L’exposition et la pente sont variables et l’habitat se développe aussi bien sur des crêtes sommitales que sur des parois assez abruptes (de l’ordre de 60 à 70°). Cependant, aux altitudes les plus basses, l’exposition dominante est plutôt celle du nord (nord-est, nord-ouest), alors qu’à l’étage cryo-oroméditerranéen, elle est plus tournée vers le sud, le climat y étant plus rigoureux.
Les températures et les précipitations sont variables selon l’altitude :
- au supraméditerranéen supérieur et à la base du montagnard (vers 1 000-1 200 m), la température moyenne annuelle est d’environ 10 °C, les précipitations sont de l’ordre de 1 500 mm et la saison sèche estivale est toujours présente, mais beaucoup moins marquée qu’à l’étage inférieur (mésoméditerranéen) ;
- au-dessus de 1 200 m d’altitude, le climat est à tonalité alpine, avec des hivers rigoureux, des contrastes de températures saisonniers et quotidiens importants et des précipitations abondantes, en particulier sous forme de neige, qui peut recouvrir certaines années les crêtes de l’étage cryo-oroméditerranéen de novembre à avril.
Le substrat est constitué de calcaire compact (ou éventuellement de schistes calcaires).

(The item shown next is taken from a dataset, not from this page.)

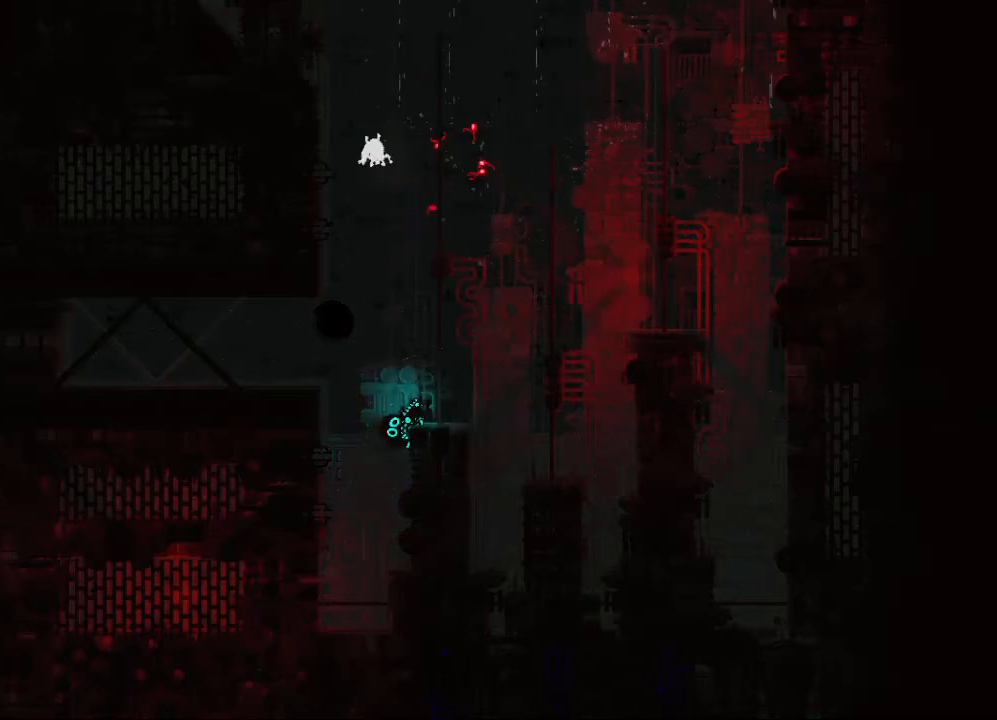
{"keys": ["down", "right"], "mouse_move": "still", "events": [[33, "jump", "up"], [117, "jump", "down"], [250, "jump", "up"], [333, "jump", "down"], [433, "jump", "up"]]}
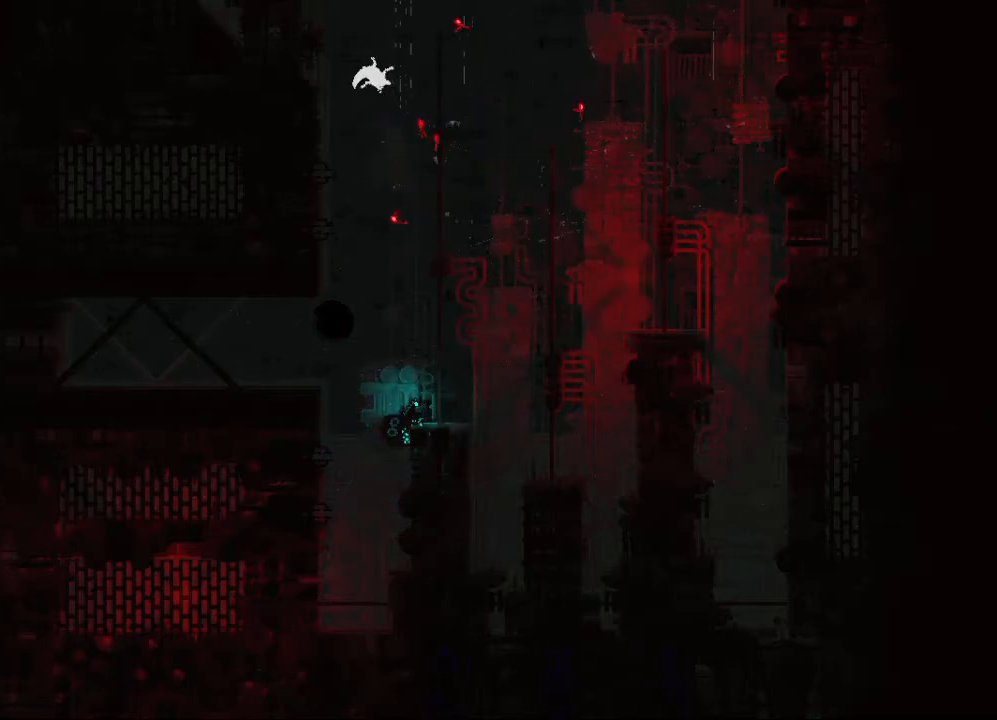
{"keys": ["down", "jump", "right"], "mouse_move": "still", "events": [[33, "jump", "down"], [167, "jump", "up"], [200, "jump", "down"], [317, "jump", "up"], [433, "jump", "down"]]}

Les fissures dans lesquelles se développe la végétation sont peu profondes et possèdent un peu de terre (lithosol) pauvre en carbonate de calcium (d’après des analyses faites en altitude), ce qui expliquerait probablement en partie la présence dans cet habitat de plantes peu ou pas calciphiles.

Variabilité

Il existe une variabilité altitudinale et géographique. Ponctuellement, dans les rochers d’un sommet calcaire du sud de l’île, à l’étage cryo-oroméditerranéen (vers 1 900 m d’altitude), se développe une communauté rupicole caractéristique et spécifique à ce site, l’association à Rue-de-muraille (Asplenium ruta-muraria) et Sabline de Bertoloni (Arenaria bertolonii) [Asplenio rutae-murariae-Arenarietum bertolonii] ; outre ces deux espèces, ce groupement, floristiquement assez pauvre, peut aussi être caractérisé par l’Arabette des collines (Arabis collina).
Localement, à plus basse altitude (à l’étage supraméditerranéen supérieur), sur des parois calcaires du centre de l’île, la végétation rupicole est caractérisée par l’association à Ptychotis saxifrage (Ptychotis saxifraga) et Élyme corse (Elytrigia corsica) [Elymo corsici-Ptychotetum saxifragae], dans laquelle on trouve aussi la Seslérie insulaire (Sesleria insularis), l’Épervière visqueuse (Hieracium viscosum), l’Arabette des Alpes (Arabis alpina) et très rarement (dans une seule localité) le Daphné des Alpes (Daphne alpina).

Physionomie, structure

Le recouvrement est inférieur à 15 % (à part la végétation des anfractuosités, la roche est en général complètement nue).
La végétation est essentiellement constituée de petites plantes vivaces (des hémicryptophytes et des chaméphytes), qui poussent dans les fissures des blocs rocheux ou des parois.

Espèces "indicatrices"

Les groupements végétaux liés aux escarpements rocheux de nature calcaire diffèrent bien peu en Corse des types silicicoles correspondants ; la majorité des plantes qui les composent est indifférente à la nature du substrat ; on y retrouve bon nombre d’espèces des roches siliceuses (notamment celles du Potentillion crassinerviae) et les plantes strictement calcicoles (ou simplement préférant le calcaire) sont en petit nombre.

Confusions possibles

Falaises calcaires mésoméditerranéennes à Chou insulaire (Brassica insularis) [Code UE : 8210], mais cet habitat est beaucoup plus thermophile.
Parois siliceuses alticoles de Corse [Potentillion crassinerviae, Festuco sardoae-Phyteumetum serrati ; Code UE : 8220] : certaines espèces indicatrices de ce type d’habitat siliceux (beaucoup plus répandu en Corse) peuvent aussi se trouver dans les falaises calcaires de haute altitude.
Quelques-unes des plantes caractéristiques (comme l’Élyme corse ou la Sabline de Bertoloni) colonisent également certains rochers schisteux riches en carbonate de calcium de la crête du cap Corse (à l’étage supraméditerranéen), mais sans représenter ce type d’habitat de façon caractéristique.

Dynamique

Groupements le plus souvent permanents. Toutefois au supraméditerranéen, il peut exister un risque (faible et local) d’évolution vers des formations arbustives.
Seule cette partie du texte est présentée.